Otros lugares de interés, por su relevancia con las brujas y actos de brujería, los encontramos en localidades cercanas a Sevilla, como Cantillana, Alcalá del Río o las más lejanas de Aracena o Jabugo, que aunque actualmente forme parte de la provincia de Huelva, desde el año 1255 al 1833 cuando es segregada, perteneció a la de Sevilla. Allí, siendo parte de Sevilla, encontramos el caso de María Sánchez, de quién se decía que caminaba por los tejados de las casas como un gato, en esa íntima relación de amor-odio mantenida entre las brujas y estos felinos, que invocaba al diablo cojuelo o que solía tener como punto de reunión y aquelarre, la cueva de la Notaría.
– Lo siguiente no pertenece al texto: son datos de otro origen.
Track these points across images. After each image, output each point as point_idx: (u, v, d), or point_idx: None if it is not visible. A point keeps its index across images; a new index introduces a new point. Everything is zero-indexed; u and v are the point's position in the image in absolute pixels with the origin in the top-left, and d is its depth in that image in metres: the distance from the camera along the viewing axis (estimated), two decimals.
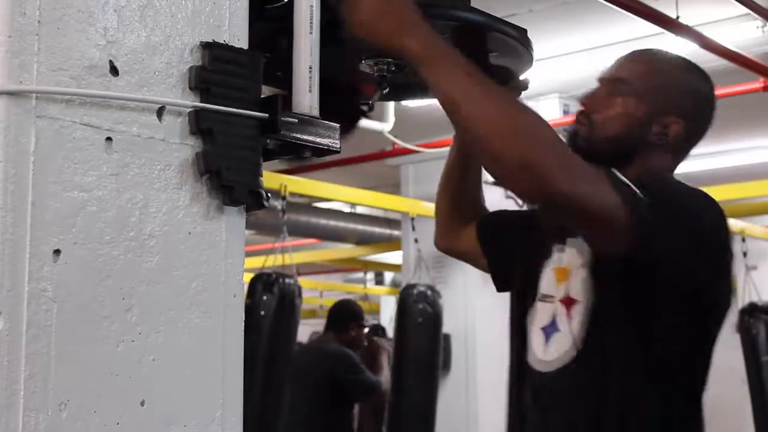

Es el legado de la brujería en nuestra ciudad, que existió y que lejos de quedar olvidado, quedan los vestigios de una huella inequívoca que une los horrores de la Inquisición, con los oscuros ritos de toda invocación al diablo, teniendo como incomparable marco, casas incógnitas a los pies de la Giralda. Si paseamos por sus calles en la cálida noche de Walpurgis, allá a finales de abril, tal vez al elevar la mirada hacía la bella torre sevillana, podamos ver a una de esas brujas, cuya alucinada imaginación la hace volar en su escoba, junto a su gato, cerca de un cielo al que tantas almas envió la justicia del Santo Oficio.

En la tierra trianera quedaría imborrable aquella inscripción que según el historiador Diego Ortiz de Zúñiga decía así: Sanctum Inquisitionis officium contra hereticorum pravatatem in hispanis regnis initiatum est Hispali, anno MCCCCLXXXI, sedente in trono apostolico Sixto IV, a quo fuit concessum, et regnantibus in Hispania Ferdinando V et Elisabet, a quibus fuit imprecatum. Generalis inquisitor primus fuit frates Thomas de Torquemada, prior conventus Sanctae Crucis segoviensis, ordinis predicatorum. Faxit Deus ut, in fidei tutelam et augmentum, in finem usque saeculi permaneat, etc. –Exurge, Domine, judica causam tuam. – Capite nobis vulpes.

Unas pinceladas históricas, misteriosas y legendarias de una etapa que no se ha de olvidar. Fueron los horrores de la Inquisición, aquella que amparada en la malentendida fe cometió todo tipo de pecados contra la misma, incluido el peor de todos: no respetar la vida. Curiosa paradoja para aquellos que decían ser los adalides del cristianismo.